I went to the Sohemian Society in London last night to hear about “Gay Hussar Nights”.
The evening was billed as two insiders’ journeys through Bollinger Bolshevism with the Rabelaisian Left: “Former Tribune editor and Labour Party National Executive member, turned Al Jazeera TV correspondent Mark Seddon and multi award-winning cartoonist Martin Rowson will chew the cud and spit it all out for your delectation in an evening of downright irreverence and much jocularity all laced through with a healthy contempt for the British political and media establishment.”
And so, indeed, it turned out.
The Gay Hussar is a famed Soho pub that, in pre-Blair days, was the haunt of left wing journalists and politicians. In the 1960s, the owner threw prominent Labour Party politician George Brown out of the building when, uninvited, he started to feel-up the woman sitting next to him – which was said last night to be “the only known case of a serving Foreign Secretary being thrown out for being drunk and disorderly”.
There were also stories about “the great left wing Labour MP and serial fellationist Tom Driberg” – a gay friend of gangsters the Kray Brothers and rumoured to be a Soviet agent via the Czech intelligence service.
“When Tom got very excited about the swinging sixties,” Martin Rowson said last night, “he tried to entice Mick Jagger to stand as a Labour MP and had dinner with him in the Gay Hussar. Everything was going swimmingly well until he started fondling Mick’s knee and rather blew it, as it were.”
There were two other people at that dinner: Mick’s girlfriend Marianne Faithfull and (the poet) W.H.Auden. While Tom and Mick were talking about Labour Party politics and the coming revolution, W.H.Auden asked Marianne:
“Tell me. Have you ever smuggled drugs into the country?”
To which Marianne mumbled a reply.
“Ever take them up the arse?” asked W.H.Auden
The evening broke up shortly afterwards.
Mark Seddon is a man who obviously shares my taste for the bizarre as, last night, he recommended people should take holidays in the people’s paradise that is North Korea – he has been there seven or eight times. He also told another story about George Brown.

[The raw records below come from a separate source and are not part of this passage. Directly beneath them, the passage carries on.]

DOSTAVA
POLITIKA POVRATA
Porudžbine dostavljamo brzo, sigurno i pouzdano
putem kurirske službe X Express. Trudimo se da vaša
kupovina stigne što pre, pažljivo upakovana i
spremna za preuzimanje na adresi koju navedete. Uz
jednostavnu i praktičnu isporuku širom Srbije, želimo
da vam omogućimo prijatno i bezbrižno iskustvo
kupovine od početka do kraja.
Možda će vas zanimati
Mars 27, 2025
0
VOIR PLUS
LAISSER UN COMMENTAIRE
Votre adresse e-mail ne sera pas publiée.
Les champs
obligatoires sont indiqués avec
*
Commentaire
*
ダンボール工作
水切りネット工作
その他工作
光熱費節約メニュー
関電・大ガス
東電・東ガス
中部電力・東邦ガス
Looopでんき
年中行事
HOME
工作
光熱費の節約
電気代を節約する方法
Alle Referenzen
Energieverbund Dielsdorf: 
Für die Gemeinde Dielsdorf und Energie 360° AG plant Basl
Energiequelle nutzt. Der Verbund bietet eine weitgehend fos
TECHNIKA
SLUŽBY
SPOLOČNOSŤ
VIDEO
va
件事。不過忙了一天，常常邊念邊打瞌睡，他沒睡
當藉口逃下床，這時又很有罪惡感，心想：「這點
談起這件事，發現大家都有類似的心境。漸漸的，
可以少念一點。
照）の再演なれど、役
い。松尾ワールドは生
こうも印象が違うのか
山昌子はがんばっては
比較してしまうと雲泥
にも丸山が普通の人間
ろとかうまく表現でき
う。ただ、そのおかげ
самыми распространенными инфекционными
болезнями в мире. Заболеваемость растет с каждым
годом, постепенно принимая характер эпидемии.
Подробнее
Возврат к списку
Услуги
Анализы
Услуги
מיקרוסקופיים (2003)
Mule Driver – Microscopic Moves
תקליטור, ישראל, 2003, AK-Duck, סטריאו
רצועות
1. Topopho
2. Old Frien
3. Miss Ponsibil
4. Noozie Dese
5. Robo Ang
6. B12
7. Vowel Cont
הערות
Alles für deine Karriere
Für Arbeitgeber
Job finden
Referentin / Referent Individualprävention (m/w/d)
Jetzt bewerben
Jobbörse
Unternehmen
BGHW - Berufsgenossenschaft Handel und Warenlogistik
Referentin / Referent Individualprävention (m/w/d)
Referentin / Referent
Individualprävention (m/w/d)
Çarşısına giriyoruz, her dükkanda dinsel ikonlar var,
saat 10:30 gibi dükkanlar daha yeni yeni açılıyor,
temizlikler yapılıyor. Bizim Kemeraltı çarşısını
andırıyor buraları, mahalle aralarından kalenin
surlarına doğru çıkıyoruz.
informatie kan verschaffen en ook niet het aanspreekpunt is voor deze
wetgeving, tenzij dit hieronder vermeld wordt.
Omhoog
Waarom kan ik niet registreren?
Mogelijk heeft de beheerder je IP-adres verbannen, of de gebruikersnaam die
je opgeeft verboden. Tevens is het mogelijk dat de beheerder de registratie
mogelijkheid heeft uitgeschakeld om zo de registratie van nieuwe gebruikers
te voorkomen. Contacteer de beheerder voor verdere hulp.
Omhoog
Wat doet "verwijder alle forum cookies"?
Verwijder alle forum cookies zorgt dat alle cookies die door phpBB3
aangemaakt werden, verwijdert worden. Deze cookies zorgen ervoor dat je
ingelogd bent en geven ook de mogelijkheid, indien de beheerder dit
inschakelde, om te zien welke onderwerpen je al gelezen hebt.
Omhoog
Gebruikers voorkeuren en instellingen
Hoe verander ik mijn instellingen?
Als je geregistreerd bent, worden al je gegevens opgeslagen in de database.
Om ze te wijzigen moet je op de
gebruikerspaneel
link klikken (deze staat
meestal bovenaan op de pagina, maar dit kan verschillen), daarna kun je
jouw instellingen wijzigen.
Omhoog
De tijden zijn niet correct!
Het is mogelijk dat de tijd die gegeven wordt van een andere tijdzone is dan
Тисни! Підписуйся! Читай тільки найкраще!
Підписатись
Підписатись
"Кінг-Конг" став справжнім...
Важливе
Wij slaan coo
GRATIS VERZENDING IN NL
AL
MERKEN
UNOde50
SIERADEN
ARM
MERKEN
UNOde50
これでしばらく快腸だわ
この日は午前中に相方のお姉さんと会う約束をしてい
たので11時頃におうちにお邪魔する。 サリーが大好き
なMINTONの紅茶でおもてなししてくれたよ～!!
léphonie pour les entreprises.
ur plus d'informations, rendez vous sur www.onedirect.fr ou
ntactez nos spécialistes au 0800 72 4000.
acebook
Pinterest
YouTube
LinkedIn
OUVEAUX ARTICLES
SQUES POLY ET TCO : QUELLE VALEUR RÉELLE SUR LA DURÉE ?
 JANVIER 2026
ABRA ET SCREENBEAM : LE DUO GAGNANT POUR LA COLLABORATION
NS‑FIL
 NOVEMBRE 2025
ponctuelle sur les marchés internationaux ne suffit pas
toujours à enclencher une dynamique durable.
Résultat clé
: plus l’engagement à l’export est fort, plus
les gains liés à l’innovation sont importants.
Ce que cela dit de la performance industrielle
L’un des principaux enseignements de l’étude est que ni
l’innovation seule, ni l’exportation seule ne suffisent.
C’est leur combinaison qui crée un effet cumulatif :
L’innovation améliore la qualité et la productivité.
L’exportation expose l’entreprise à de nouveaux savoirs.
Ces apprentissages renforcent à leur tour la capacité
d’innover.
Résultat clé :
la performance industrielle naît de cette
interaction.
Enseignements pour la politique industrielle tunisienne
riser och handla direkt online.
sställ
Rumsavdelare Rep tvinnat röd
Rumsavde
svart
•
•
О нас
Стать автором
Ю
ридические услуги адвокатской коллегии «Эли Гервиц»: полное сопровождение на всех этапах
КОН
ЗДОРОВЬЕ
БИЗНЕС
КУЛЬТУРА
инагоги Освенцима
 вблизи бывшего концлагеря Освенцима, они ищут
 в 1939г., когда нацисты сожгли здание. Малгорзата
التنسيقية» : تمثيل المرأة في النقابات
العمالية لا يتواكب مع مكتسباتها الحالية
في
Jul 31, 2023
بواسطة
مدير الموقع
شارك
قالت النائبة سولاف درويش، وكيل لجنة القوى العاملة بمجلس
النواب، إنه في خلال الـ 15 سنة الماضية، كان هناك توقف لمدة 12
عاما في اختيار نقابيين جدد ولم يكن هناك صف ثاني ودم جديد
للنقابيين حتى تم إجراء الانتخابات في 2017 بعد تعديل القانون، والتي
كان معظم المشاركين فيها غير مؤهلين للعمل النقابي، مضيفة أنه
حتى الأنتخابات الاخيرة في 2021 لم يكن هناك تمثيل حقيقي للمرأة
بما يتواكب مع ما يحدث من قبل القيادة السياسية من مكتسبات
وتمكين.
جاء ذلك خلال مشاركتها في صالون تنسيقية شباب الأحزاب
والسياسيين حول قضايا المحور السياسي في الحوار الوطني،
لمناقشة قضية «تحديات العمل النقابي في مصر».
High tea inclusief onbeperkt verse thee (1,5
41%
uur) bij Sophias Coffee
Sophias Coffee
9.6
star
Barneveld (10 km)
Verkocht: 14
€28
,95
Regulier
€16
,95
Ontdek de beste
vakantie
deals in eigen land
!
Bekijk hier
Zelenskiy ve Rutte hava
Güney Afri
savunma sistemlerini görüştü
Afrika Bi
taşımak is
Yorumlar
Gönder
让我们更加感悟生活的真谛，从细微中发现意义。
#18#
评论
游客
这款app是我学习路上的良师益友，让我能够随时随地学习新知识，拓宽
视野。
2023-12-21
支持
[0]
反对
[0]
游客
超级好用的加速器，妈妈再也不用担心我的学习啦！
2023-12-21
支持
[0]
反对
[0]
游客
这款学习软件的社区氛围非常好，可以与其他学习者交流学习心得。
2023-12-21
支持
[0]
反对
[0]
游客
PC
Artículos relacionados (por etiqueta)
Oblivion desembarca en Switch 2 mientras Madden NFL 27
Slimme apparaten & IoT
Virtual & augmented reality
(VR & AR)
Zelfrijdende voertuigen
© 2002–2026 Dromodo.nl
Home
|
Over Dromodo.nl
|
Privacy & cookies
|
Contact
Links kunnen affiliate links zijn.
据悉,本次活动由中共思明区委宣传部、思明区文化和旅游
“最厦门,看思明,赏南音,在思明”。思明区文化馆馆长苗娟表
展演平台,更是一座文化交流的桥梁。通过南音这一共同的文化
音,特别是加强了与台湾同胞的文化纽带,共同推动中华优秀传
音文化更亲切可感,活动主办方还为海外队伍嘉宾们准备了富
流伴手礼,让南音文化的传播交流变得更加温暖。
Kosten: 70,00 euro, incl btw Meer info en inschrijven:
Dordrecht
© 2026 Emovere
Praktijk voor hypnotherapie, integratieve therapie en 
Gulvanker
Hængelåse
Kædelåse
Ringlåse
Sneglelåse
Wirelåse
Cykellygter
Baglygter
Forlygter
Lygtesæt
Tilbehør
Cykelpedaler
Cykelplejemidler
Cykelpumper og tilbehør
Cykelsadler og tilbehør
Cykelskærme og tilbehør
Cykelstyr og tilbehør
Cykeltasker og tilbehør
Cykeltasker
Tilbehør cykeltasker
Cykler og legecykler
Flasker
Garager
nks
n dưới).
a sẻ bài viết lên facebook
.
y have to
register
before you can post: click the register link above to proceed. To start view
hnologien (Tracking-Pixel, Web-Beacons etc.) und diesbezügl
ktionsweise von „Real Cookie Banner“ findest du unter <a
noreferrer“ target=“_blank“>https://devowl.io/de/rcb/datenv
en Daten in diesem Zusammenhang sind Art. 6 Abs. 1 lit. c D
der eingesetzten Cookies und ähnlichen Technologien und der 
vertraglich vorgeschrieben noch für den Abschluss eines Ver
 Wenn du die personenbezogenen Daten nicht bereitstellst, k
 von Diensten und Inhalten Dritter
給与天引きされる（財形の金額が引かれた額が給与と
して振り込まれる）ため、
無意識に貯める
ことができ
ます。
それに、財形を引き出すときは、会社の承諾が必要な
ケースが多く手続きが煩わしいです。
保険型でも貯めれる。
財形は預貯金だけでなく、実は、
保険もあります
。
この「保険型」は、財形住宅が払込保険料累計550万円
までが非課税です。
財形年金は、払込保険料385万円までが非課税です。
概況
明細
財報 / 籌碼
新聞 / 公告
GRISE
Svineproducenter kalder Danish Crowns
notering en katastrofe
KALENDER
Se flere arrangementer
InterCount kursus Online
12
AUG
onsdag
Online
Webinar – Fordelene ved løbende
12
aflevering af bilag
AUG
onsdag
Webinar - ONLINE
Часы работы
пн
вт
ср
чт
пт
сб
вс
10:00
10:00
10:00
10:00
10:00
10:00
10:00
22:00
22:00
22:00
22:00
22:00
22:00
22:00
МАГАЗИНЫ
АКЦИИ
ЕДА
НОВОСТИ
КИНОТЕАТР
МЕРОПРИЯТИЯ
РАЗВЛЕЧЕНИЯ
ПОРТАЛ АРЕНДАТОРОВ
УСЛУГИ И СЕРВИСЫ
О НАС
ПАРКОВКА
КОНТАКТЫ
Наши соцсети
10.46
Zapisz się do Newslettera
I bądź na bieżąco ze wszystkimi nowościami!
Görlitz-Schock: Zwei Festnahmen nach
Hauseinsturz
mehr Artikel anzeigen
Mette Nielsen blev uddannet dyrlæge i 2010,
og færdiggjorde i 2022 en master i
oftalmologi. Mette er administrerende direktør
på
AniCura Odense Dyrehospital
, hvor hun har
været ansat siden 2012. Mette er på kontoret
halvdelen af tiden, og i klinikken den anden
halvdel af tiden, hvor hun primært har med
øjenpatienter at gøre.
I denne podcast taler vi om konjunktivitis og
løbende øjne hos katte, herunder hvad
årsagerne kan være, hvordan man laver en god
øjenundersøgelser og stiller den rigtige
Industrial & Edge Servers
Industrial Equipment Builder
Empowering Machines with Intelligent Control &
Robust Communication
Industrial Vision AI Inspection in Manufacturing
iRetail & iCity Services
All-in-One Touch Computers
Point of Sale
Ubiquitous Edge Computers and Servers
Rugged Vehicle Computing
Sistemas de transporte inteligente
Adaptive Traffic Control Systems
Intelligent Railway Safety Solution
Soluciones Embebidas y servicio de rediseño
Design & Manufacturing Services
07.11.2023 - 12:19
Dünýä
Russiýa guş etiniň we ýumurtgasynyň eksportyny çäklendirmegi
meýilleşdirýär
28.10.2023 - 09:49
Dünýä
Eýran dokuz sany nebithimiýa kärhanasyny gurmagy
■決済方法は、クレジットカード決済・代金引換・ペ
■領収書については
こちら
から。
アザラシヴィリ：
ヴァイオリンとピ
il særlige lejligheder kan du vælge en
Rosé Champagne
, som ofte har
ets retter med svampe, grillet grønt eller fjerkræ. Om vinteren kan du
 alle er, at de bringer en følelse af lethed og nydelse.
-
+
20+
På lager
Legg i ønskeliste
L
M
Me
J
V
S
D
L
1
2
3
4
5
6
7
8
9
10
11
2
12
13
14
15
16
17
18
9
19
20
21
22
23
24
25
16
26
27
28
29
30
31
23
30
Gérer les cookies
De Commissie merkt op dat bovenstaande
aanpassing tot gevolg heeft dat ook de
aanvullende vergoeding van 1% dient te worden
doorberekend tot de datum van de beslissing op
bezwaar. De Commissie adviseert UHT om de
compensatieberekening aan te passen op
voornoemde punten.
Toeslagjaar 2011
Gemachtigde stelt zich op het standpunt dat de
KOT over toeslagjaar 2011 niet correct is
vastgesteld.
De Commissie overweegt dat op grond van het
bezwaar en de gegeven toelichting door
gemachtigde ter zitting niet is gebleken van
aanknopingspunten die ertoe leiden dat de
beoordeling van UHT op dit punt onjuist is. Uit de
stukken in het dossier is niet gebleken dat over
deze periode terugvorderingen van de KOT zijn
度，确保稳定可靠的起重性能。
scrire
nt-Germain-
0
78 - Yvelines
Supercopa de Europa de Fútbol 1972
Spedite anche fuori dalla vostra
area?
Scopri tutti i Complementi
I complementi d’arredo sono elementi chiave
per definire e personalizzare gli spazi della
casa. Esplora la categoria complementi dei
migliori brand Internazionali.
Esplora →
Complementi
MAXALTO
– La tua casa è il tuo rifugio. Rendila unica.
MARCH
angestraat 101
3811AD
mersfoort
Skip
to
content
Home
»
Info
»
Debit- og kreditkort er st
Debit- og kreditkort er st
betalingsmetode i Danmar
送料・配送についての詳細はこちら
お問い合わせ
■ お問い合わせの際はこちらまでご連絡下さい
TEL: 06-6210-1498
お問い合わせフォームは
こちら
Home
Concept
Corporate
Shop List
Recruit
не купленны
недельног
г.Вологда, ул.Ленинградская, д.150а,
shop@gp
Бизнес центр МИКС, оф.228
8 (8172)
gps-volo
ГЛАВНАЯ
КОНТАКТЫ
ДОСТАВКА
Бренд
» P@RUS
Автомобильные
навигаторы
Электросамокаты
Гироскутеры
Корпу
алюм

The esteemed Labour politician was at a ball in Lima, Peru. With music playing and, having had quite a few drinks, George Brown was feeling ‘tired and emotional’ and went up to a vision of loveliness in a long gown, saying:
“Beautiful, beautiful lady in the red dress, can I have this next dance?”
To which the reply came: “Certainly not. This is the Peruvian national anthem… and I am the Cardinal Archbishop of Lima.”